Den Unterschied zwischen Vorsorgevollmacht und Patientenverfügung kennen laut eigenen An-gaben mehr als 45 Prozent der Vorarlberger. Welche Vorzüge hat eine Vorsorgevollmacht mit Vergleich zur Patientenverfügung?

Die verbindliche Patientenverfügung ist eine schriftliche Erklärung, dass bestimmte medizinische Maßnahmen nicht durchgeführt werden sollen. Wenn alle Formvorschriften eingehalten werden, ist die Patientenverfügung derzeit fünf Jahre (künftig acht Jahre) lang für den jeweiligen behandelnden Arzt verbindlich. Die Vorsorgevollmacht ist im Vergleich dazu eine umfassende Vollmacht und nicht nur, wie die Patientenverfügung, auf medizinische Entscheidungen eingeschränkt.

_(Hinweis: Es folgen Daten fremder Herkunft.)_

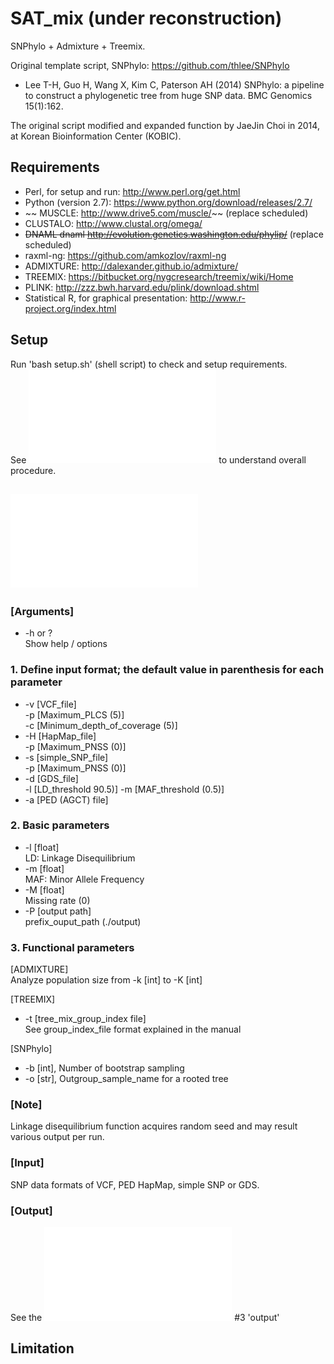 # SAT_mix (under reconstruction)
SNPhylo + Admixture + Treemix.  

Original template script, SNPhylo: https://github.com/thlee/SNPhylo    
* Lee T-H, Guo H, Wang X, Kim C, Paterson AH (2014) SNPhylo: a pipeline to construct a phylogenetic tree from huge SNP data. BMC Genomics 15(1):162. 

The original script modified and expanded function by JaeJin Choi in 2014, at Korean Bioinformation Center (KOBIC).  

## Requirements  
- Perl, for setup and run: http://www.perl.org/get.html
- Python (version 2.7): https://www.python.org/download/releases/2.7/
- ~~ MUSCLE: http://www.drive5.com/muscle/~~ (replace scheduled)
- CLUSTALO: http://www.clustal.org/omega/
- ~~DNAML dnaml http://evolution.genetics.washington.edu/phylip/~~ (replace scheduled)
- raxml-ng: https://github.com/amkozlov/raxml-ng
- ADMIXTURE: http://dalexander.github.io/admixture/
- TREEMIX: https://bitbucket.org/nygcresearch/treemix/wiki/Home
- PLINK: http://zzz.bwh.harvard.edu/plink/download.shtml
- Statistical R, for graphical presentation: http://www.r-project.org/index.html
  
## Setup
Run 'bash setup.sh' (shell script) to check and setup requirements.  
See ![SAT_mix_manual.pdf](SAT_mix_pack/SAT_mix_manual.pdf) to understand overall procedure.  

## ![SAT_mix.sh](SAT_mix_pack/SAT_mix.sh)
### [Arguments]
* -h or ?  
    Show help / options  

### 1. Define input format; the default value in parenthesis for each parameter
* -v [VCF_file]  
    -p [Maximum_PLCS (5)]  
    -c [Minimum_depth_of_coverage (5)]  
* -H [HapMap_file]  
    -p [Maximum_PNSS (0)]  
* -s [simple_SNP_file]  
    -p [Maximum_PNSS (0)]  
* -d [GDS_file]  
    -l [LD_threshold 90.5)]
    -m [MAF_threshold (0.5)]  
* -a [PED (AGCT) file]  


### 2. Basic parameters  
* -l [float]  
    LD: Linkage Disequilibrium  
* -m [float]  
    MAF: Minor Allele Frequency  
* -M [float]  
    Missing rate (0)  
* -P [output path]  
    prefix_ouput_path (./output)  

### 3. Functional parameters  
[ADMIXTURE]  
Analyze population size from -k [int] to -K [int]  

[TREEMIX]  
* -t [tree_mix_group_index file]  
    See group_index_file format explained in the manual  

[SNPhylo]  
* -b [int], Number of bootstrap sampling  
* -o [str], Outgroup_sample_name for a rooted tree  

### [Note]
Linkage disequilibrium function acquires random seed and may result various output per run.  

### [Input]
SNP data formats of VCF, PED HapMap, simple SNP or GDS.  

### [Output]
See the ![SAT_mix_manual.pdf](SAT_mix_pack/SAT_mix_manual.pdf) #3 'output'

## Limitation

Wie findet man die Patientenverfügung?

Jede Patientenverfügung, die bei einem Notar errichtet wird, kann auf Wunsch ins Patientenverfügungsregister des österreichischen Notariats eingetragen werden. Dieses Register wird von der Notariatskammer in Kooperation mit dem Österreichischen Roten Kreuz geführt.

Sind die Vorarlberger besonders aufmerksam, wenn um das Thema Vorsorge geht?

Nur sechs Prozent der Vorarlberger haben laut aktueller Studie der Notariatskammer keine persönlichen Vorsorgemaßnahmen getroffen. Zum Vergleich: in Wien lebt ein Viertel der Bewohner ohne Vorsorge. Österreichweit sind es 15 Prozent.

Rechtliche Vorsorge durch Testament, Patientenverfügung oder Vorsorgevollmacht ist ein wichtiger Beitrag, um Erbstreitigkeiten unter den Hinterbliebenen vorzubeugen und um für den Fall der Fälle gewappnet zu sein. Hier gibt es aus meiner Erfahrung noch viel Potenzial.